WRITTEN TASK
Reproduce every line of text in the listing below without any change, omitting the pictures.

DATASET ENTRIES
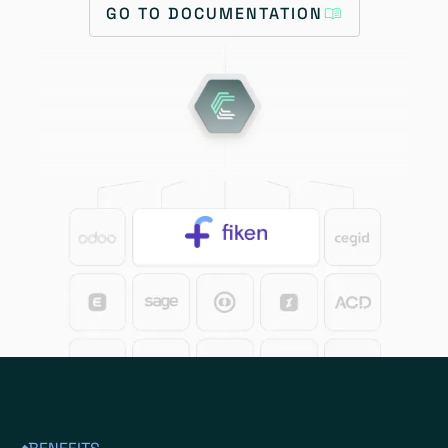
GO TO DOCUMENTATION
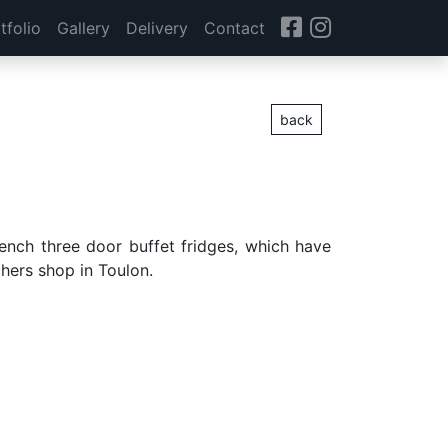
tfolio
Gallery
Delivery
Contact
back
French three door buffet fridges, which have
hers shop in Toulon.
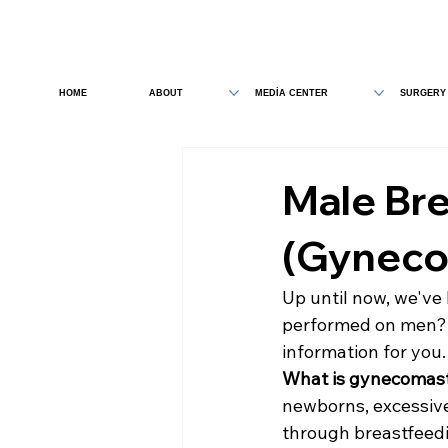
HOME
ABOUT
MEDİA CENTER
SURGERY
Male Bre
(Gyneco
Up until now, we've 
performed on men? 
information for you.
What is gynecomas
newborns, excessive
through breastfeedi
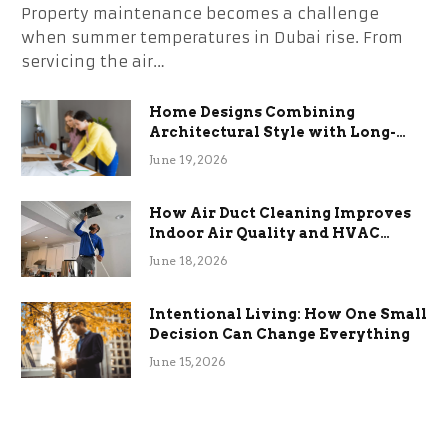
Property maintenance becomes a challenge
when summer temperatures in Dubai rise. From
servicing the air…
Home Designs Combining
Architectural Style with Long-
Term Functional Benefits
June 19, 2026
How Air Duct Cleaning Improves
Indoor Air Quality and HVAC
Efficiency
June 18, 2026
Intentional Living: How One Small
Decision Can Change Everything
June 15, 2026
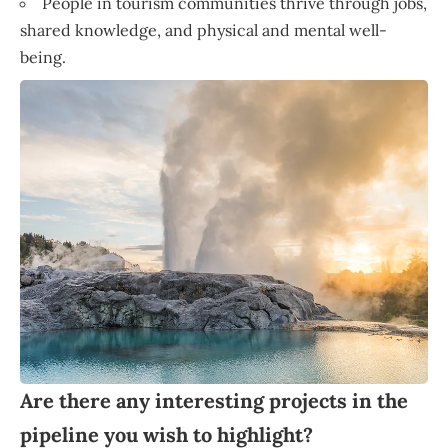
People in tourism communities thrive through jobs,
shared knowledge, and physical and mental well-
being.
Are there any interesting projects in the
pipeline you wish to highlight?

SOLUTION BELOW
GO TO DOCUMENTATION
tfolio
Gallery
Delivery
Contact
back
French three door buffet fridges, which have
hers shop in Toulon.
HOME
ABOUT
MEDİA CENTER
SURGERY
Male Bre
(Gyneco
Up until now, we've 
performed on men? 
information for you.
What is gynecomas
newborns, excessive
through breastfeedi
Property maintenance becomes a challenge
when summer temperatures in Dubai rise. From
servicing the air…
Home Designs Combining
Architectural Style with Long-
Term Functional Benefits
June 19, 2026
How Air Duct Cleaning Improves
Indoor Air Quality and HVAC
Efficiency
June 18, 2026
Intentional Living: How One Small
Decision Can Change Everything
June 15, 2026
People in tourism communities thrive through jobs,
shared knowledge, and physical and mental well-
being.
Are there any interesting projects in the
pipeline you wish to highlight?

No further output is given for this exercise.